Imputation (imputation)ΒΆ
Imputation replaces missing feature values with appropriate values. The example below shows how to replace the missing values with variables’ averages:
import Orange
bridges = Orange.data.Table("bridges")
imputed_bridges = Orange.data.imputation.ImputeTable(bridges,
method=Orange.feature.imputation.AverageConstructor())
print "Original data set:"
for e in bridges[:3]:
print e
print "Imputed data set:"
for e in imputed_bridges[:3]:
print e
The output of this code is:
Original data set:
['M', 1818, 'HIGHWAY', ?, 2, 'N', 'THROUGH', 'WOOD', 'SHORT', 'S', 'WOOD']

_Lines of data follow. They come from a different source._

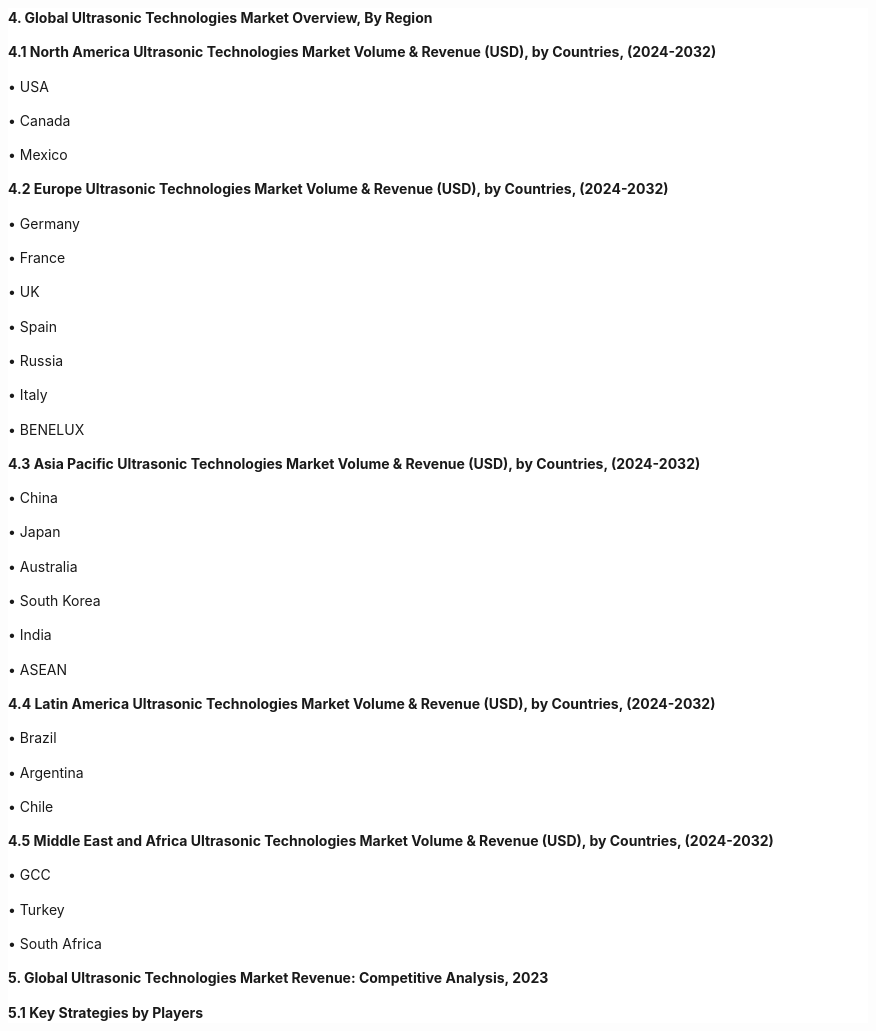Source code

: <strong>4. Global Ultrasonic Technologies Market Overview, By Region</strong>

<strong>4.1 North America Ultrasonic Technologies Market Volume &amp; Revenue (USD), by Countries, (2024-2032)</strong>

• USA

• Canada

• Mexico

<strong>4.2 Europe Ultrasonic Technologies Market Volume &amp; Revenue (USD), by Countries, (2024-2032)</strong>

• Germany

• France

• UK

• Spain

• Russia

• Italy

• BENELUX

<strong>4.3 Asia Pacific Ultrasonic Technologies Market Volume &amp; Revenue (USD), by Countries, (2024-2032)</strong>

• China

• Japan

• Australia

• South Korea

• India

• ASEAN

<strong>4.4 Latin America Ultrasonic Technologies Market Volume &amp; Revenue (USD), by Countries, (2024-2032)</strong>

• Brazil

• Argentina

• Chile

<strong>4.5 Middle East and Africa Ultrasonic Technologies Market Volume &amp; Revenue (USD), by Countries, (2024-2032)</strong>

• GCC

• Turkey

• South Africa

<strong>5. Global Ultrasonic Technologies Market Revenue: Competitive Analysis, 2023</strong>

<strong>5.1 Key Strategies by Players</strong>
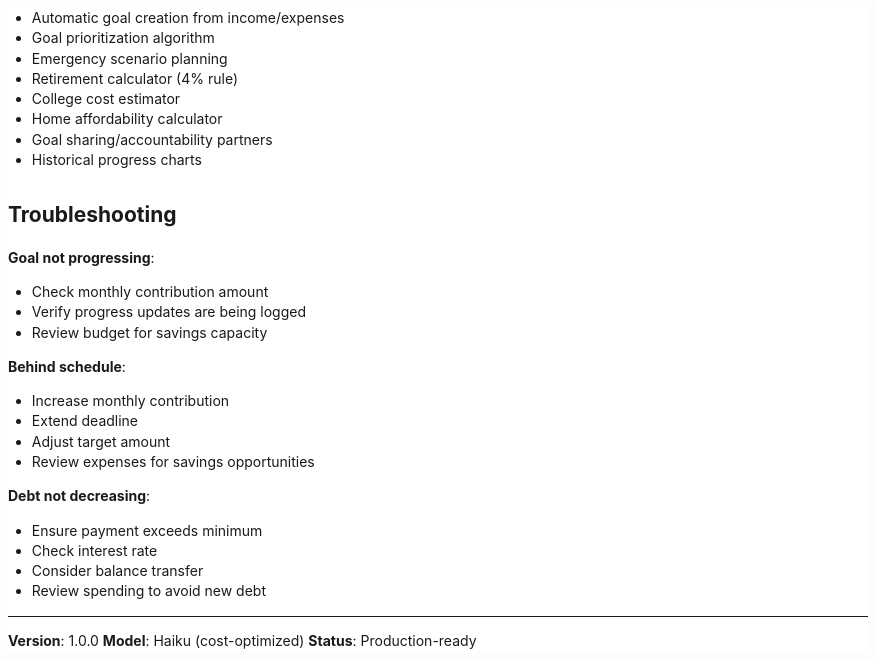 - Automatic goal creation from income/expenses
- Goal prioritization algorithm
- Emergency scenario planning
- Retirement calculator (4% rule)
- College cost estimator
- Home affordability calculator
- Goal sharing/accountability partners
- Historical progress charts

## Troubleshooting

**Goal not progressing**:
- Check monthly contribution amount
- Verify progress updates are being logged
- Review budget for savings capacity

**Behind schedule**:
- Increase monthly contribution
- Extend deadline
- Adjust target amount
- Review expenses for savings opportunities

**Debt not decreasing**:
- Ensure payment exceeds minimum
- Check interest rate
- Consider balance transfer
- Review spending to avoid new debt

---

**Version**: 1.0.0
**Model**: Haiku (cost-optimized)
**Status**: Production-ready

['A', 1819, 'HIGHWAY', 1037, 2, 'N', 'THROUGH', 'WOOD', 'SHORT', 'S', 'WOOD']
['A', 1829, 'AQUEDUCT', ?, 1, 'N', 'THROUGH', 'WOOD', '?', 'S', 'WOOD']
Imputed data set:
['M', 1818, 'HIGHWAY', 1300, 2, 'N', 'THROUGH', 'WOOD', 'SHORT', 'S', 'WOOD']
['A', 1819, 'HIGHWAY', 1037, 2, 'N', 'THROUGH', 'WOOD', 'SHORT', 'S', 'WOOD']
['A', 1829, 'AQUEDUCT', 1300, 1, 'N', 'THROUGH', 'WOOD', 'MEDIUM', 'S', 'WOOD']
The function uses feature imputation methods from Imputation (imputation) and applies them on entire data set. The supported methods are:
- imputation of minimal, maximal, average value (uses Orange.feature.imputation.Defaults),
- imputation of random value (uses Orange.feature.imputation.Random),
- imputation based on a predictive model (uses Orange.feature.imputation.Model),
- imputation where missing value is treated as a value (uses Orange.feature.imputation.AsValue).